*** Opening of Listed records ***
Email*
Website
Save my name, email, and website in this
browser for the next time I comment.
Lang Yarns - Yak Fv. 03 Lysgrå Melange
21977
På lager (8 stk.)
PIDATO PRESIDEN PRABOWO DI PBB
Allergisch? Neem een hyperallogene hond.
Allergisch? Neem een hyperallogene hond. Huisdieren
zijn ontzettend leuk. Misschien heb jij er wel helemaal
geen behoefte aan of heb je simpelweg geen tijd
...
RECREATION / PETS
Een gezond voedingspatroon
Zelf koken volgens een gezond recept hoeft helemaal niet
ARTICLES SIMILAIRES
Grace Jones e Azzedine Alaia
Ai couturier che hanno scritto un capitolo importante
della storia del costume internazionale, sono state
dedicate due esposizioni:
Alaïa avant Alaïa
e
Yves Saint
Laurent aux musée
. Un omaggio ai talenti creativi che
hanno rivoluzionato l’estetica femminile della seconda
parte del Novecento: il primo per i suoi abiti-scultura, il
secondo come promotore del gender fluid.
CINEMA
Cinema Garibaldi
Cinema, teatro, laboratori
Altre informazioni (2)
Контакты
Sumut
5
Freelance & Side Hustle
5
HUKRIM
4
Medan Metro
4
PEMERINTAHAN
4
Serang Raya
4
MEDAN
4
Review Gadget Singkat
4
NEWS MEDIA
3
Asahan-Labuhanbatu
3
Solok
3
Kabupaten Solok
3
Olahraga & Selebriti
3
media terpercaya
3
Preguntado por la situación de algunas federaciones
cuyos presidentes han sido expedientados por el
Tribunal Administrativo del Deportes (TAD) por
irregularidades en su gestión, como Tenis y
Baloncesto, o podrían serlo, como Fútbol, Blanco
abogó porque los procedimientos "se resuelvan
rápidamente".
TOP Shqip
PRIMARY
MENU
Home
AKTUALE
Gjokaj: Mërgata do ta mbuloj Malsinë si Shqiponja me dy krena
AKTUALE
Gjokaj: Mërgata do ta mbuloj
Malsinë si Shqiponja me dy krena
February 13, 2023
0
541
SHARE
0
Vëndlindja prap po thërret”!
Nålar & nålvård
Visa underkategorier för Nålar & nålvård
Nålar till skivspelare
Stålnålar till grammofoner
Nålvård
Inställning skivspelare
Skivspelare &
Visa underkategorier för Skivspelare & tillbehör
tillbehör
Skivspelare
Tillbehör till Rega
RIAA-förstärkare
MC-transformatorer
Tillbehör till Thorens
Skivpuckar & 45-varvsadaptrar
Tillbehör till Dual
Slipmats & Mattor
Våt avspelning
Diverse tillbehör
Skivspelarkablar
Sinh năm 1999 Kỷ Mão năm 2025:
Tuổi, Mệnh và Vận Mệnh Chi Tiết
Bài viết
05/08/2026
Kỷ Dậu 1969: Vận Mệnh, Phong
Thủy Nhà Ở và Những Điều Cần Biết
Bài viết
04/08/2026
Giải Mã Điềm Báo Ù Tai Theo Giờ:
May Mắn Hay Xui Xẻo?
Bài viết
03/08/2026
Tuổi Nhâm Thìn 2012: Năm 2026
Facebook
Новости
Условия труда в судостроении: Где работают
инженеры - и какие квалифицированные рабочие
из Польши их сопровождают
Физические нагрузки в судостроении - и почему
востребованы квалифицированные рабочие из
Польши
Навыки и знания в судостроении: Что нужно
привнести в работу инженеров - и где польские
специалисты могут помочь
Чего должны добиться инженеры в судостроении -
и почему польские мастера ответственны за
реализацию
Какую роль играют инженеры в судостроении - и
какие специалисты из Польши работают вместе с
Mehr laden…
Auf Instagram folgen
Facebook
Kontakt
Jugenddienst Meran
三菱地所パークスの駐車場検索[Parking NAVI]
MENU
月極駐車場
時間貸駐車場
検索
*** Close of Listed records ***
*Job item*
Copy out all of the lines above word for word, keeping their original spelling, punctuation, and line breaks.

*Completed task*
Email*
Website
Save my name, email, and website in this
browser for the next time I comment.
Lang Yarns - Yak Fv. 03 Lysgrå Melange
21977
På lager (8 stk.)
PIDATO PRESIDEN PRABOWO DI PBB
Allergisch? Neem een hyperallogene hond.
Allergisch? Neem een hyperallogene hond. Huisdieren
zijn ontzettend leuk. Misschien heb jij er wel helemaal
geen behoefte aan of heb je simpelweg geen tijd
...
RECREATION / PETS
Een gezond voedingspatroon
Zelf koken volgens een gezond recept hoeft helemaal niet
ARTICLES SIMILAIRES
Grace Jones e Azzedine Alaia
Ai couturier che hanno scritto un capitolo importante
della storia del costume internazionale, sono state
dedicate due esposizioni:
Alaïa avant Alaïa
e
Yves Saint
Laurent aux musée
. Un omaggio ai talenti creativi che
hanno rivoluzionato l’estetica femminile della seconda
parte del Novecento: il primo per i suoi abiti-scultura, il
secondo come promotore del gender fluid.
CINEMA
Cinema Garibaldi
Cinema, teatro, laboratori
Altre informazioni (2)
Контакты
Sumut
5
Freelance & Side Hustle
5
HUKRIM
4
Medan Metro
4
PEMERINTAHAN
4
Serang Raya
4
MEDAN
4
Review Gadget Singkat
4
NEWS MEDIA
3
Asahan-Labuhanbatu
3
Solok
3
Kabupaten Solok
3
Olahraga & Selebriti
3
media terpercaya
3
Preguntado por la situación de algunas federaciones
cuyos presidentes han sido expedientados por el
Tribunal Administrativo del Deportes (TAD) por
irregularidades en su gestión, como Tenis y
Baloncesto, o podrían serlo, como Fútbol, Blanco
abogó porque los procedimientos "se resuelvan
rápidamente".
TOP Shqip
PRIMARY
MENU
Home
AKTUALE
Gjokaj: Mërgata do ta mbuloj Malsinë si Shqiponja me dy krena
AKTUALE
Gjokaj: Mërgata do ta mbuloj
Malsinë si Shqiponja me dy krena
February 13, 2023
0
541
SHARE
0
Vëndlindja prap po thërret”!
Nålar & nålvård
Visa underkategorier för Nålar & nålvård
Nålar till skivspelare
Stålnålar till grammofoner
Nålvård
Inställning skivspelare
Skivspelare &
Visa underkategorier för Skivspelare & tillbehör
tillbehör
Skivspelare
Tillbehör till Rega
RIAA-förstärkare
MC-transformatorer
Tillbehör till Thorens
Skivpuckar & 45-varvsadaptrar
Tillbehör till Dual
Slipmats & Mattor
Våt avspelning
Diverse tillbehör
Skivspelarkablar
Sinh năm 1999 Kỷ Mão năm 2025:
Tuổi, Mệnh và Vận Mệnh Chi Tiết
Bài viết
05/08/2026
Kỷ Dậu 1969: Vận Mệnh, Phong
Thủy Nhà Ở và Những Điều Cần Biết
Bài viết
04/08/2026
Giải Mã Điềm Báo Ù Tai Theo Giờ:
May Mắn Hay Xui Xẻo?
Bài viết
03/08/2026
Tuổi Nhâm Thìn 2012: Năm 2026
Facebook
Новости
Условия труда в судостроении: Где работают
инженеры - и какие квалифицированные рабочие
из Польши их сопровождают
Физические нагрузки в судостроении - и почему
востребованы квалифицированные рабочие из
Польши
Навыки и знания в судостроении: Что нужно
привнести в работу инженеров - и где польские
специалисты могут помочь
Чего должны добиться инженеры в судостроении -
и почему польские мастера ответственны за
реализацию
Какую роль играют инженеры в судостроении - и
какие специалисты из Польши работают вместе с
Mehr laden…
Auf Instagram folgen
Facebook
Kontakt
Jugenddienst Meran
三菱地所パークスの駐車場検索[Parking NAVI]
MENU
月極駐車場
時間貸駐車場
検索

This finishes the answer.